▶ Aim of the task: Every line of the entries below from the one containing "During the financial" to the one containing "Germany, with its", both ends included, must be written out exactly. No other line belongs in the answer.

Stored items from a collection
+--
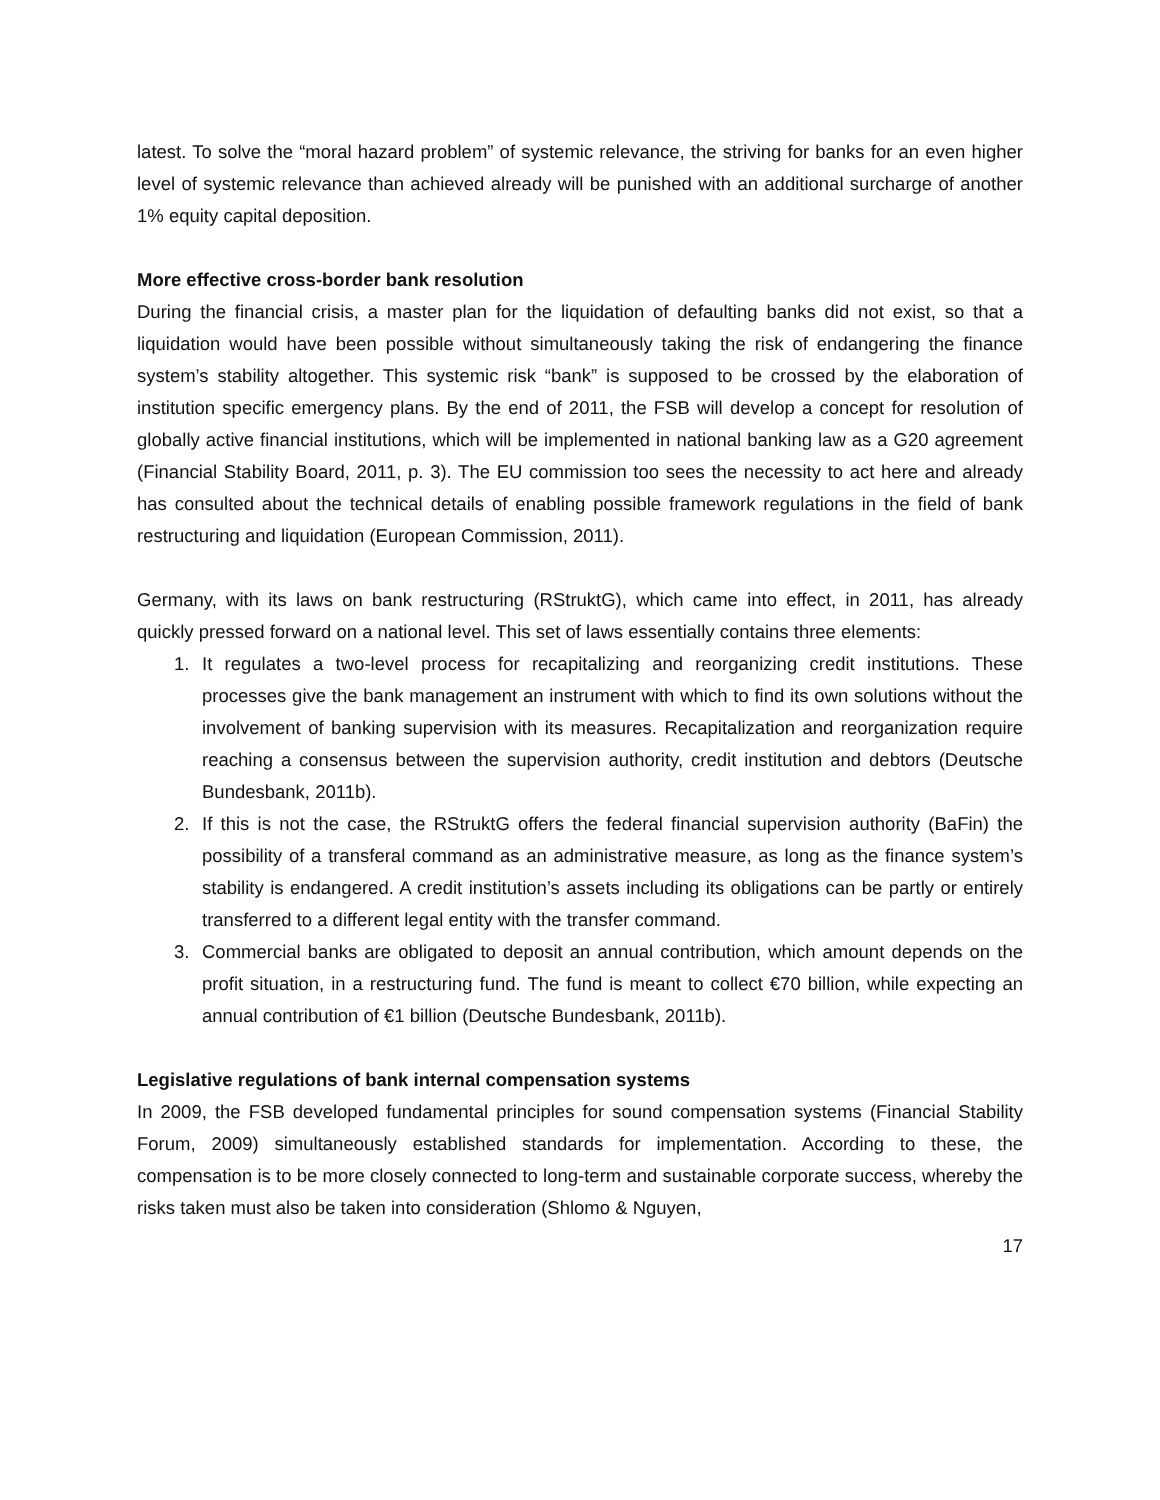latest. To solve the “moral hazard problem” of systemic relevance, the striving for banks for an even higher level of systemic relevance than achieved already will be punished with an additional surcharge of another 1% equity capital deposition.
More effective cross-border bank resolution
During the financial crisis, a master plan for the liquidation of defaulting banks did not exist, so that a liquidation would have been possible without simultaneously taking the risk of endangering the finance system’s stability altogether. This systemic risk “bank” is supposed to be crossed by the elaboration of institution specific emergency plans. By the end of 2011, the FSB will develop a concept for resolution of globally active financial institutions, which will be implemented in national banking law as a G20 agreement (Financial Stability Board, 2011, p. 3). The EU commission too sees the necessity to act here and already has consulted about the technical details of enabling possible framework regulations in the field of bank restructuring and liquidation (European Commission, 2011).
Germany, with its laws on bank restructuring (RStruktG), which came into effect, in 2011, has already quickly pressed forward on a national level. This set of laws essentially contains three elements:
1. It regulates a two-level process for recapitalizing and reorganizing credit institutions. These processes give the bank management an instrument with which to find its own solutions without the involvement of banking supervision with its measures. Recapitalization and reorganization require reaching a consensus between the supervision authority, credit institution and debtors (Deutsche Bundesbank, 2011b).
2. If this is not the case, the RStruktG offers the federal financial supervision authority (BaFin) the possibility of a transferal command as an administrative measure, as long as the finance system’s stability is endangered. A credit institution’s assets including its obligations can be partly or entirely transferred to a different legal entity with the transfer command.
3. Commercial banks are obligated to deposit an annual contribution, which amount depends on the profit situation, in a restructuring fund. The fund is meant to collect €70 billion, while expecting an annual contribution of €1 billion (Deutsche Bundesbank, 2011b).
Legislative regulations of bank internal compensation systems
In 2009, the FSB developed fundamental principles for sound compensation systems (Financial Stability Forum, 2009) simultaneously established standards for implementation. According to these, the compensation is to be more closely connected to long-term and sustainable corporate success, whereby the risks taken must also be taken into consideration (Shlomo & Nguyen,
17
+--
▶ Response:
During the financial crisis, a master plan for the liquidation of defaulting banks did not exist, so that a liquidation would have been possible without simultaneously taking the risk of endangering the finance system’s stability altogether. This systemic risk “bank” is supposed to be crossed by the elaboration of institution specific emergency plans. By the end of 2011, the FSB will develop a concept for resolution of globally active financial institutions, which will be implemented in national banking law as a G20 agreement (Financial Stability Board, 2011, p. 3). The EU commission too sees the necessity to act here and already has consulted about the technical details of enabling possible framework regulations in the field of bank restructuring and liquidation (European Commission, 2011).
Germany, with its laws on bank restructuring (RStruktG), which came into effect, in 2011, has already quickly pressed forward on a national level. This set of laws essentially contains three elements:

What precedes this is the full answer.